Absent from all of these negotiations are the Palestinians themselves, whose fate is being decided without their consultation. And yet as the expectation around an Israeli ground invasion continues to build, there is little sign that anyone in Gaza is rushing to flee. A high-ranking Egyptian government source drew attention to the fact that, up to this point, there has not been an indication of a movement of Palestinians toward the Egyptian border despite the unprecedented Israeli bombardment. “The fact that this has been the reality for the past six days indicates that the Palestinians do not want to leave Gaza,” said the source, who spoke to Mada Masr on Thursday. “They do not want to be forced into another displacement outside of Palestine.”
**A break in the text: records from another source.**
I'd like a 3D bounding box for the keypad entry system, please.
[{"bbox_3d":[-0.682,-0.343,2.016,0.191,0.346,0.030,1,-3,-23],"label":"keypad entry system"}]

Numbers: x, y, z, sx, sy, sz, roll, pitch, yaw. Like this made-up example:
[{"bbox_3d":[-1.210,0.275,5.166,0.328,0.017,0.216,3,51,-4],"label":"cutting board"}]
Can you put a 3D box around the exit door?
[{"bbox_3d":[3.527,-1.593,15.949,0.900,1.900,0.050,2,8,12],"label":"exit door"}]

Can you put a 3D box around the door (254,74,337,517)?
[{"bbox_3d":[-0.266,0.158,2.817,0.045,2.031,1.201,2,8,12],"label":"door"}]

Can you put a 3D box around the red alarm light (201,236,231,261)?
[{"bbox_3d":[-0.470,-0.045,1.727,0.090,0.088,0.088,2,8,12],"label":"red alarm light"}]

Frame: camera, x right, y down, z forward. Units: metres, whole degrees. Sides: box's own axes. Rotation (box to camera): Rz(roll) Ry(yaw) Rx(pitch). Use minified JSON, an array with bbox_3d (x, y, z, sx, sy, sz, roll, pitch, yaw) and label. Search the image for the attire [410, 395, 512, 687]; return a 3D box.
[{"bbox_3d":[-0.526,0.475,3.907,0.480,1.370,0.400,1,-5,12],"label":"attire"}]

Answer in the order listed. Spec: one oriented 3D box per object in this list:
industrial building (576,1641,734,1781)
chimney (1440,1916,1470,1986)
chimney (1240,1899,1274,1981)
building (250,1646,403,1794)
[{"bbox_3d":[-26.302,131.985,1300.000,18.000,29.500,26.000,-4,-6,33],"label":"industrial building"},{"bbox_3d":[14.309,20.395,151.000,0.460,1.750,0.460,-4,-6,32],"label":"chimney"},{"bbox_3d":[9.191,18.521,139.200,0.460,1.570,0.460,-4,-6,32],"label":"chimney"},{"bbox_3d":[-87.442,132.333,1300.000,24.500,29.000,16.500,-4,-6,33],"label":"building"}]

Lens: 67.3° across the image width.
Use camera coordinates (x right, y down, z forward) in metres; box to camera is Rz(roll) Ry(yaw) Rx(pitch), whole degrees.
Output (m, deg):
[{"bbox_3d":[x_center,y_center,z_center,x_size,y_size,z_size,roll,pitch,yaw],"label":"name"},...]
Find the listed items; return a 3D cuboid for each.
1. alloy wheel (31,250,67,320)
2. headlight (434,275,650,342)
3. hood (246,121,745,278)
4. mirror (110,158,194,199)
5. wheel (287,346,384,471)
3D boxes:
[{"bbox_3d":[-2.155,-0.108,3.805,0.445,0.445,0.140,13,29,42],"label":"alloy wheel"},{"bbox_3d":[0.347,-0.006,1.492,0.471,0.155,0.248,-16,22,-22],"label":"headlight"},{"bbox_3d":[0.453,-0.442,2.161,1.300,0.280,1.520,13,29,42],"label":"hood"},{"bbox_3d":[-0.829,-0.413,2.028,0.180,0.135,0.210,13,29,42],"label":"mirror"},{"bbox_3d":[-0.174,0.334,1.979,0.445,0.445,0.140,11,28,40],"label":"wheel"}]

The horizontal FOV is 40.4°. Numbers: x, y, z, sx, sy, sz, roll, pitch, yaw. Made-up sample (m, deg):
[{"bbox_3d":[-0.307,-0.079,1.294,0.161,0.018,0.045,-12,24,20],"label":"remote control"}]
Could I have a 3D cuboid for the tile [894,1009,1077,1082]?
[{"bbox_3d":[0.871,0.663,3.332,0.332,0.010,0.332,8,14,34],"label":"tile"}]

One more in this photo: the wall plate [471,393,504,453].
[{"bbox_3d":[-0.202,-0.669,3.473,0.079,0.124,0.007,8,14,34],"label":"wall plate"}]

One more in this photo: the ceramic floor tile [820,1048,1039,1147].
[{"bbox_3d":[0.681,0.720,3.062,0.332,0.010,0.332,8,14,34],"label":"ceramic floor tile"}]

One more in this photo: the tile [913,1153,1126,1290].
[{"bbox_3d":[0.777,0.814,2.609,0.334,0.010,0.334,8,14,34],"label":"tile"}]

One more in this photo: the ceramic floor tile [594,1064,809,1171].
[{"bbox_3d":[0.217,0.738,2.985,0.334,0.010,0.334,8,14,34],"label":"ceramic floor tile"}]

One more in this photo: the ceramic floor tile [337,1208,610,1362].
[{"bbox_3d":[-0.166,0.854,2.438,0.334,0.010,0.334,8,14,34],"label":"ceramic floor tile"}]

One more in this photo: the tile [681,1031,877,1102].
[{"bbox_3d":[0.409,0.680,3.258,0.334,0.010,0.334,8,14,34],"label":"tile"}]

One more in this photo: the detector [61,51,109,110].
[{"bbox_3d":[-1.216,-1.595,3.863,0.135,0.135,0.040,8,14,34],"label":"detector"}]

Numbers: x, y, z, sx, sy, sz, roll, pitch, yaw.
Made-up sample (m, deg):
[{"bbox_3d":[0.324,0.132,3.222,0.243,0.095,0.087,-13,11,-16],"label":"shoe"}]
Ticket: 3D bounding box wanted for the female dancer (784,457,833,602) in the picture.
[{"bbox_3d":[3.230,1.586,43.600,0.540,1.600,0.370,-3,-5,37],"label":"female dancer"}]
Despite the suffocating Israeli siege, which has escalated in the last week to include a complete halt in the provision of water, food, electricity and fuel supplies from entering the strip, many Palestinians are afraid that they will be deprived of their right to return to Gaza, as has repeatedly happened to those displaced from Palestine over generations.
“The only just humanitarian option is to de-escalate and stop the barbaric military assault on Gaza’s population,” Tareq Baconi, president of the board of Al-Shabaka: The Palestinian Policy Network and author of Hamas Contained: The Rise and Pacification of Palestinian Resistance, tells Mada Masr. “This is no longer about retaliation,” he says. “It is rather Israel’s effort to fulfill long-held plans to expel the Palestinians in Gaza. Suggestions for a humanitarian corridor is nothing more than an endorsement of a second Nakba for Palestinians and is complicity with Israel’s ethnic cleansing aspirations.”